• [TASK GOAL]: Exactly the lines below from the one with "663 391 9398" up to and including the one with "345 35 47.65" make up the answer, with nothing else added.

• [DATA SECTION]:
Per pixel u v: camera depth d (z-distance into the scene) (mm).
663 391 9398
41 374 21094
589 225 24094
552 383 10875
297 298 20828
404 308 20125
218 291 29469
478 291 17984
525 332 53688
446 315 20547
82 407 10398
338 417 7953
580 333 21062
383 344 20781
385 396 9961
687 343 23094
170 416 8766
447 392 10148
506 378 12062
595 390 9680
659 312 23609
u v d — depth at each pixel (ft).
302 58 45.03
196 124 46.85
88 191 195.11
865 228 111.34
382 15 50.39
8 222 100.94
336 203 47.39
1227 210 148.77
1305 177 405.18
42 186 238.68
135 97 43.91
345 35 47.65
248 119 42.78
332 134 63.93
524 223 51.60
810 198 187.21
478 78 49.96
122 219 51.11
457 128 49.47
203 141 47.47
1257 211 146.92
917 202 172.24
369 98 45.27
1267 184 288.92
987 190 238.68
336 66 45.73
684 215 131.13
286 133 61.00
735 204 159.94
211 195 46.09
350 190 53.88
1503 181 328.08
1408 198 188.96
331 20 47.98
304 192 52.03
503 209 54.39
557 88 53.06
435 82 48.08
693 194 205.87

--

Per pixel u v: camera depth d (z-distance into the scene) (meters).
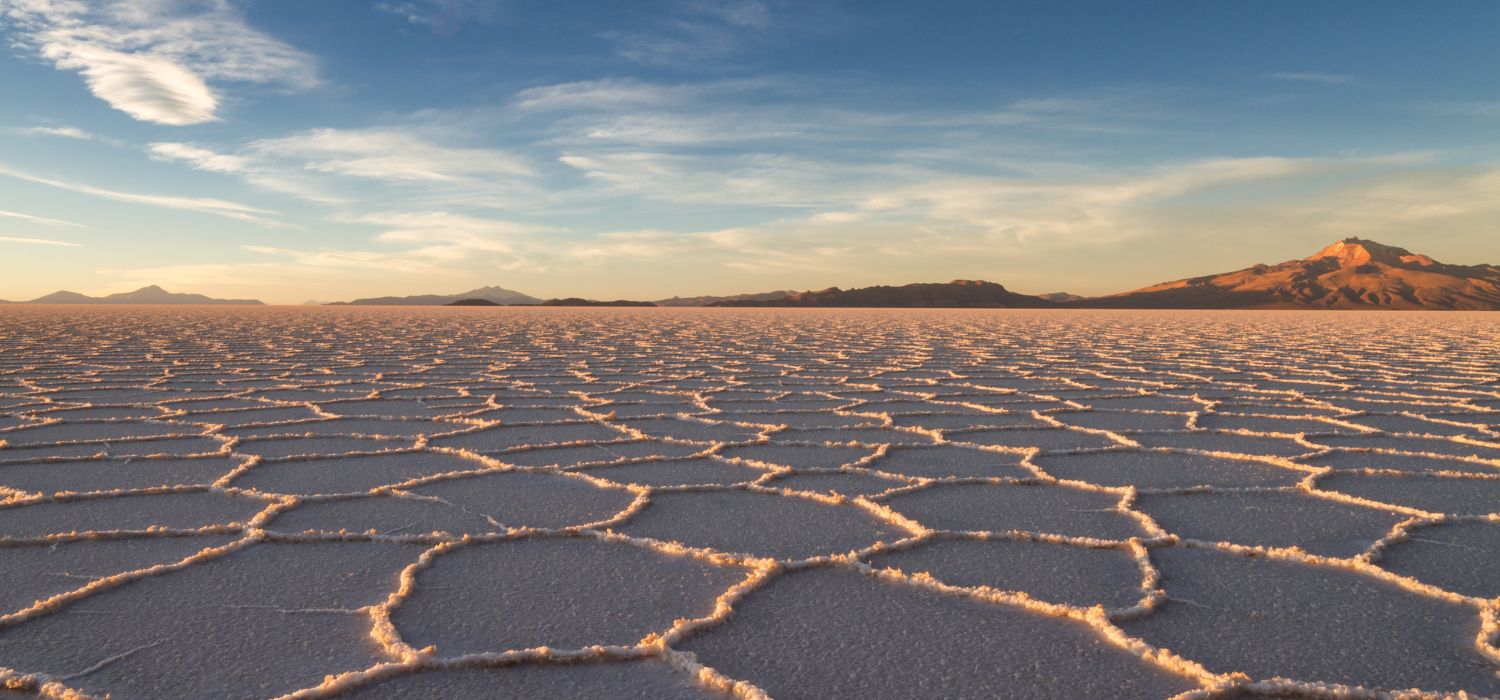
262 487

...

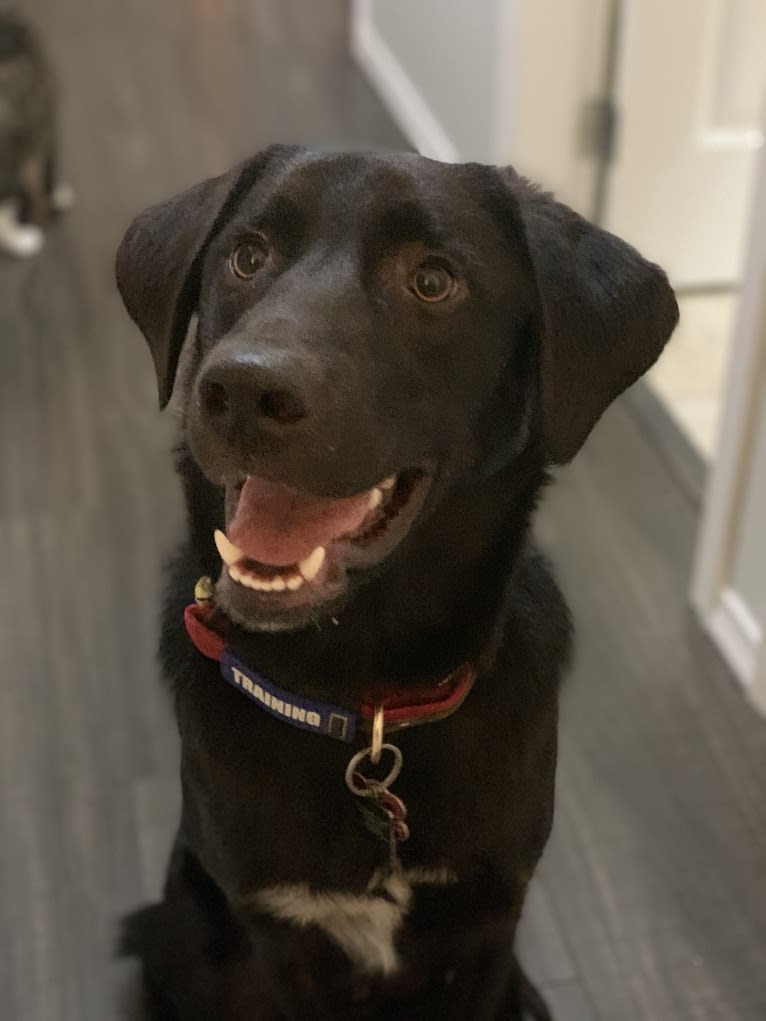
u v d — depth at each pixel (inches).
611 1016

• [SOLUTION TO THIS EXERCISE]:
663 391 9398
41 374 21094
589 225 24094
552 383 10875
297 298 20828
404 308 20125
218 291 29469
478 291 17984
525 332 53688
446 315 20547
82 407 10398
338 417 7953
580 333 21062
383 344 20781
385 396 9961
687 343 23094
170 416 8766
447 392 10148
506 378 12062
595 390 9680
659 312 23609
u v d — depth at each pixel (ft).
302 58 45.03
196 124 46.85
88 191 195.11
865 228 111.34
382 15 50.39
8 222 100.94
336 203 47.39
1227 210 148.77
1305 177 405.18
42 186 238.68
135 97 43.91
345 35 47.65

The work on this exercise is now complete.